Russia has widened its strikes on Ukrainian civilian infrastructure in the past week following setbacks on the battlefield and is likely to expand its target range further, Britain says.
Ukrainians who returned to the northeastern area retaken in Kyiv’s lightning advance earlier this month were searching for their dead while Russian artillery and air strikes kept pounding targets across Ukraine’s east.
Five civilians were killed in Russian attacks in the eastern Donetsk region over the past day and in Nikopol, further west, several dozen residential buildings, gas pipelines and power lines were hit, regional governors said on Sunday.
Britain’s defence ministry said Russian strikes at civilian infrastructure, including a power grid and a dam, have intensified over the past seven days.
“As it faces setbacks on the front lines, Russia has likely extended the locations it is prepared to strike in an attempt to directly undermine the morale of the Ukrainian people and government,” it said in a intelligence update.

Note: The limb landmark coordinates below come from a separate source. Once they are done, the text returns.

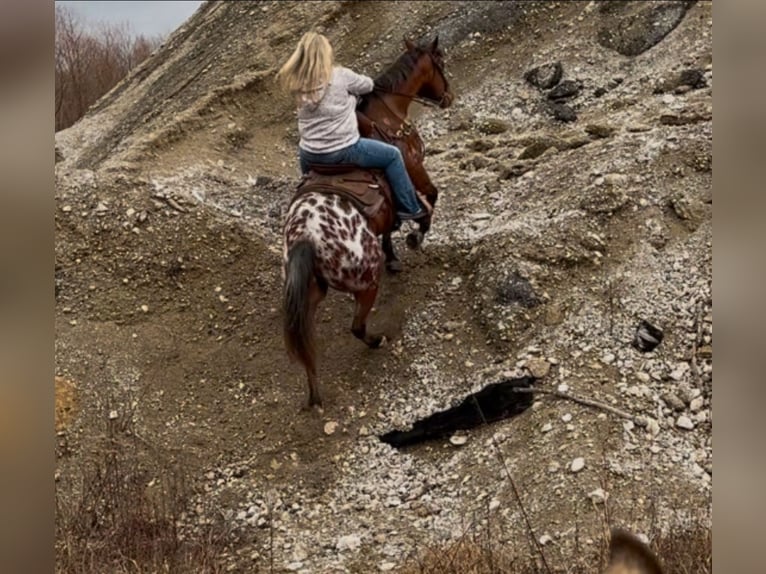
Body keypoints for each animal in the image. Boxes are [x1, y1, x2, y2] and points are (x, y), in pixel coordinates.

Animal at [286, 36, 456, 408]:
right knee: (357, 327)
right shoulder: (411, 168)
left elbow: (389, 229)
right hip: (365, 282)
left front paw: (394, 255)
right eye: (440, 61)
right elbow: (429, 200)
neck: (386, 114)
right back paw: (379, 340)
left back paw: (314, 395)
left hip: (311, 295)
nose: (448, 97)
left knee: (306, 346)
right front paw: (416, 236)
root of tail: (306, 236)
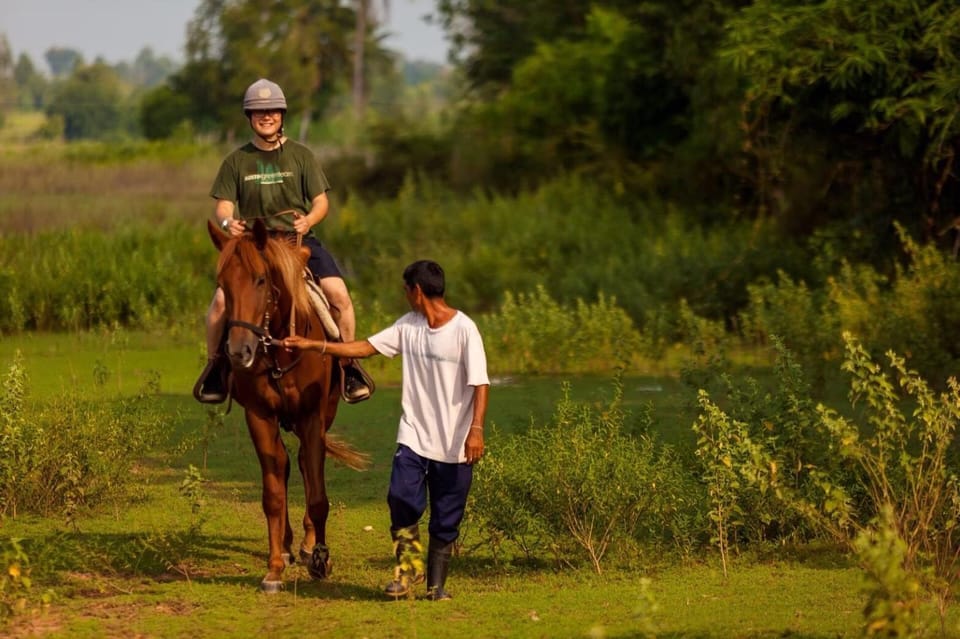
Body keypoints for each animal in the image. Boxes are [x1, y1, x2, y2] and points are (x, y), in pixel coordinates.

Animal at [208, 218, 368, 593]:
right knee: (284, 468)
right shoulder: (259, 416)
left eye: (260, 279)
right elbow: (273, 492)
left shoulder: (312, 416)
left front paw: (321, 558)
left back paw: (308, 546)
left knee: (306, 465)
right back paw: (287, 544)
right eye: (222, 284)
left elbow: (318, 493)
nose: (239, 352)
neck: (280, 351)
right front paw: (274, 568)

On Saturday, Ukrainian President Volodymyr Zelensky said in a video address that authorities had found a mass grave containing the bodies of 17 soldiers in Izium, some of which bore signs of torture.
Residents of Izium have been searching for dead relatives at a forest grave site where emergency workers began exhuming bodies last week. The causes of death for those at the grave site have not yet been established, although residents say some died in an air strike.
Ukrainian officials said last week they had found 440 bodies in the woodlands near Izium. They said most of the dead were civilians and the causes of death had not been established.
The Kremlin has not commented on the discovery of the graves, but in the past Moscow has repeatedly denied deliberately attacking civilians or committing atrocities.
Oleksandr Ilienkov, the chief of the prosecutor’s office for the Kharkiv region, told Reuters at the site on Friday: “One of the bodies (found) has evidence of a ligature pattern and a rope around the neck, tied hands,” adding that there were signs of violent death causes for other bodies but they would undergo forensic examination.
Izium’s mayor said on Sunday that work at the site would continue for another two weeks.
“The exhumation is underway, the graves are being dug up and all the remains are being transported to Kharkiv,” Valery Marchenko told state television.
Russian President Vladimir Putin has not responded to the accusations, but on Friday, he brushed off Ukraine’s swift counteroffensive and that Moscow would respond more forcefully if its troops were put under further pressure.
Such repeated threats have raised concerns he could at some point turn to small nuclear weapons or chemical warfare.
US President Joe Biden, asked what he would say to President Putin if he was considering using such weapons, replied: “Don’t. Don’t. Don’t. It would change the face of war unlike anything since World War Two.”
A clip of comment in an interview with CBS programme 60 Minutes was released by CBS on Saturday.
The top US general cautioned on Sunday it was still unclear how Russia might react to the latest battlefield setbacks in Ukraine and called for vigilance among US troops as he visited a base in Poland aiding Ukraine’s war effort.
“The war is not going too well for Russia right now. So it’s incumbent upon all of us to maintain high states of readiness, alert,” US Army General Mark Milley, chairman of the Joint Chiefs of Staff, told reporters in Warsaw following a visit to a base hosting US troops.